Der Ort erwachte. Erste Geister regten sich. Hier und dort gingen Türen auf, traten Männer aus den Häusern, überquerten den Platz, verbeugten sich vor dem Hut, um alsdann pflichtbewusst ihren alltäglichen Geschäftigkeiten nachzugehen. Später kamen die Frauen, die Kinder hinzu. Sie taten es einander gleich. Gleich unbedacht, mehr oder weniger ehrfurchtslos grüssten sie den Hut, oben auf der Stange, mitten auf dem Platz. Ameisen ähnlich, schienen sie einem genetischen Programm zu folgen. Ich staunte unentwegt, war über Stunden hinweg von diesem Treiben eingenommen. Gegen Abend erst, als sich die Menge lichtete, die späten Heimkehrer ihren letzten Gruss verrichteten, wurde ich unruhig.

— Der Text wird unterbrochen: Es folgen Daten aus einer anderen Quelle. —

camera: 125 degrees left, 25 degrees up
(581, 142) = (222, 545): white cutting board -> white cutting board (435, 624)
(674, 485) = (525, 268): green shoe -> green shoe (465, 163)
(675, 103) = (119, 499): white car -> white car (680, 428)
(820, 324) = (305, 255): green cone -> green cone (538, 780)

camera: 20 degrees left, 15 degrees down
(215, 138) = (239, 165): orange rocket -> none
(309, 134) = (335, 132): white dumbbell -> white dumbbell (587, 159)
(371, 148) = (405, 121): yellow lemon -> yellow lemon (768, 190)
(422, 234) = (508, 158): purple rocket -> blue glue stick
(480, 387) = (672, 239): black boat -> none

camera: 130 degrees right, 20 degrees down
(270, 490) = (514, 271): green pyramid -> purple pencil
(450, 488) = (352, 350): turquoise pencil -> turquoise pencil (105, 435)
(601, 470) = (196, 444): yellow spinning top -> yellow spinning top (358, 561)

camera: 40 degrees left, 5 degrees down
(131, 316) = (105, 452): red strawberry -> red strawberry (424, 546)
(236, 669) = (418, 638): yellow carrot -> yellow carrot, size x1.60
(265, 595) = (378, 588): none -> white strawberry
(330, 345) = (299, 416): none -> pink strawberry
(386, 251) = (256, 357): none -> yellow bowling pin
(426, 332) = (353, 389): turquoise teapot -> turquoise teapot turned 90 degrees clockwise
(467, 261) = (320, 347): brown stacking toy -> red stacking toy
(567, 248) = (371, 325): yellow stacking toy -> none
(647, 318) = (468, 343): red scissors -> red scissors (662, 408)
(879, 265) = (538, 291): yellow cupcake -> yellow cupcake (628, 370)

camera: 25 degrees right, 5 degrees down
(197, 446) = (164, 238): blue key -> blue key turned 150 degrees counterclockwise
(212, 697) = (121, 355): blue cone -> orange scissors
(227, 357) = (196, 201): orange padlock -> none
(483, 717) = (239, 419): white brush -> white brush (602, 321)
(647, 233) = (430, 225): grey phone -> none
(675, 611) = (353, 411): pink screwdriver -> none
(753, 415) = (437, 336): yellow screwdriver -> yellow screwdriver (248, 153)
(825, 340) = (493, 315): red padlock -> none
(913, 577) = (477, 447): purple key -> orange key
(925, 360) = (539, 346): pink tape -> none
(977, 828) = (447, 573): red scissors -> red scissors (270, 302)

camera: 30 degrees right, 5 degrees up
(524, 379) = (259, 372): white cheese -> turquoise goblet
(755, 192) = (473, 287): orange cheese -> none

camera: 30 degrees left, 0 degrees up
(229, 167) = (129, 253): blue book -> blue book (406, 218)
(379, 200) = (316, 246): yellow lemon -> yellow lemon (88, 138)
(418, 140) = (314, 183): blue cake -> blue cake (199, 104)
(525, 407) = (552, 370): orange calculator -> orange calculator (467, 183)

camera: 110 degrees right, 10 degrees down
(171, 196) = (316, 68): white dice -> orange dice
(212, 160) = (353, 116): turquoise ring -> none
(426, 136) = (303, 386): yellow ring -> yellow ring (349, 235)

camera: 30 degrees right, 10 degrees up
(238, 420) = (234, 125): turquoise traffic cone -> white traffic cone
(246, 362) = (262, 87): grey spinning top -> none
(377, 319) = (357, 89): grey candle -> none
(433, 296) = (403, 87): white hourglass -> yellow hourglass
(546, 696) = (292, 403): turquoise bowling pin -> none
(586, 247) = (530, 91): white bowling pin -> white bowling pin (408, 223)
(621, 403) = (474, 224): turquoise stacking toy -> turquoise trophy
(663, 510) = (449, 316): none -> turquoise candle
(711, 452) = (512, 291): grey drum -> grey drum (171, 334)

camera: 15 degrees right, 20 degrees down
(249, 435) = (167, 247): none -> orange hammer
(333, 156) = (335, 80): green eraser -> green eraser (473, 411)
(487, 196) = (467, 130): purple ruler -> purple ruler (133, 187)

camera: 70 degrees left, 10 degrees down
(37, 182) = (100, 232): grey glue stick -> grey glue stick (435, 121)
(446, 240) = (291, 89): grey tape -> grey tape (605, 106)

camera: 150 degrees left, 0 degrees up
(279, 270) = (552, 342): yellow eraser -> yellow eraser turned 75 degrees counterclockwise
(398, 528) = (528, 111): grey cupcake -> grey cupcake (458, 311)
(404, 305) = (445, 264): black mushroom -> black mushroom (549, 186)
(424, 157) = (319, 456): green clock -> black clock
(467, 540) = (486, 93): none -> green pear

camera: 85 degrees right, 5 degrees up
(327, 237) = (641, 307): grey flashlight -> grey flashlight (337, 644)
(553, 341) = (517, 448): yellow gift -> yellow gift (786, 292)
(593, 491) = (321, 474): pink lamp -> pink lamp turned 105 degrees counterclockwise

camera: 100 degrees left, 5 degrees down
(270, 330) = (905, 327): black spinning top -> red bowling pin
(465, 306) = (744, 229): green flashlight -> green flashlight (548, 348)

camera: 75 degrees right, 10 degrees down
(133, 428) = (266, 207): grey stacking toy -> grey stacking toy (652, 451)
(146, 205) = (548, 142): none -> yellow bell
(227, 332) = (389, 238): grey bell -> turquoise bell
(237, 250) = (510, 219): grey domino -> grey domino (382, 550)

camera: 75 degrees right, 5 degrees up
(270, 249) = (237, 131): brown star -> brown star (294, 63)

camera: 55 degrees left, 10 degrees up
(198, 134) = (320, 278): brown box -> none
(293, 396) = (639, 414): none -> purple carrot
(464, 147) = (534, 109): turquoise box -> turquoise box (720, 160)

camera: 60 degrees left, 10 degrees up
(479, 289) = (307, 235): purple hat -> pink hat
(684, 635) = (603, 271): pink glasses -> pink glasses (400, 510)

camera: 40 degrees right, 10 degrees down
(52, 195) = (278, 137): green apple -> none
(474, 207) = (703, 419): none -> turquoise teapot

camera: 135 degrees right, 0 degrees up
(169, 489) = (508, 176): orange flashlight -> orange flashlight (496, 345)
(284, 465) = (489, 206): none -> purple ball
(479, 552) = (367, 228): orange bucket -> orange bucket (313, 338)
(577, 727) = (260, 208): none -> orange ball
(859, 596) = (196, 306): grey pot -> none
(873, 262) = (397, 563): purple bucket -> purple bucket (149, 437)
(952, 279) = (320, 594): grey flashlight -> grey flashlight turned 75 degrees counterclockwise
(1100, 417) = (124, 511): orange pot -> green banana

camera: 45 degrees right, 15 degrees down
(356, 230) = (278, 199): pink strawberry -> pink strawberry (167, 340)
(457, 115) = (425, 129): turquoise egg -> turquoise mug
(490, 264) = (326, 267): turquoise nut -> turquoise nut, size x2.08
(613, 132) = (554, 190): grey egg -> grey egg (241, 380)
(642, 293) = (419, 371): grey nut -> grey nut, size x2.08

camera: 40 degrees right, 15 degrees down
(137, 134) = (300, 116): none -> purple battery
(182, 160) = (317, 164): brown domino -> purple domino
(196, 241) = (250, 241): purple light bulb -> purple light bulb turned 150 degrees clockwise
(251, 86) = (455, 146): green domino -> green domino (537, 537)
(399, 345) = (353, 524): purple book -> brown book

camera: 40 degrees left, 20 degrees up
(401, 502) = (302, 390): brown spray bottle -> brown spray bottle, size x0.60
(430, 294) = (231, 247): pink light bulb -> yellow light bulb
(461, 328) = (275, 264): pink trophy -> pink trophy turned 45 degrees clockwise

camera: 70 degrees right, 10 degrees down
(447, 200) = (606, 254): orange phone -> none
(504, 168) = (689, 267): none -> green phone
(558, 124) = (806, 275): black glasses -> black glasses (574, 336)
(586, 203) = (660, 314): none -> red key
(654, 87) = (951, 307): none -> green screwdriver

Meine Stimmung sank zusehends. Ungeduldig blickte ich zu Tell hinüber, stellte mit Befremden fest, dass dieser keinerlei Anstalten machte, in das Geschehen einzugreifen. Noch immer warf er den Tauben Brotkrumen zu. Sein Vorrat war unerschöpflich, die Tauben schienen unersättlich. In diesem Moment fiel es mir wie Schuppen von den Augen: Diese Szene würde sich weitere sieben- hundert Jahre lang tagtäglich wiederholen, wenn keiner sich bereitfand, dem Spuk ein Ende zu bereiten. Mit dem Hauptdarsteller war nicht mehr zu rechnen. Sein Heldentum Legende.

Ohnmacht und Wut stiegen in mir hoch, prasselten als Donnerwetter auf Tell nieder und lösten sich in Tränen auf. Ich war zerstört. Mit letzter Anstrengung forderte ich den Mann auf, mich nach Hause zu befördern. Wir brachen unvermittelt auf. Tell, unbeeindruckt von meinem Ausbruch, schritt wie eh und je aufrechten Ganges vor mir her und setzte mich zu Hause ab. Meine abgrundtiefe Enttäuschung schnürte mir die Kehle zu, schloss sich als bleierner Mantel um meine Brust und drückte mich zu Boden. Erschöpft dämmerte ich hinüber.

Die Nacht war tief und schwarz und traumlos. Draussen fegte ein Föhnsturm durchs Land, ergriff meine Seele, wirbelte sie hoch und schoss sie zu den Sternen. Als ich erwachte, die Augen aufschlug und die ersten Sonnenstrahlen durch die Fensterläden mir entgegenblinzelten, huschte ein Lächeln über mein Gesicht – ein Lächeln der Erkenntnis: Nein - nicht Tell war der Versager.

Nachtrag: Als ich vor ein paar Wochen dem Tell-Denkmal in Altdorf einen Besuch abstattete, sass dort auf einer Bank unter einem Lindenbaum ein bärtiger Mann in weisser Kutte und fütterte die Tauben. Da trat ein Tourist mit einem Kind an der Hand hinzu, und ich hörte, wie der Kleine zu dem Alten etwas scheu und unbeholfen sagte: «Mister, Tell, please tell me the story about him.»

Irene Maria Koller, geboren in der Bundesfeiernacht, ist eine politisch und religiös unabhängige Bürgerin, Grossmutter, Aktionskünstlerin, allein dem Leben verpflichtet. Als gebürtige Luzernerin ist sie seit bald 50 Jahren wohnhaft im Baselbiet.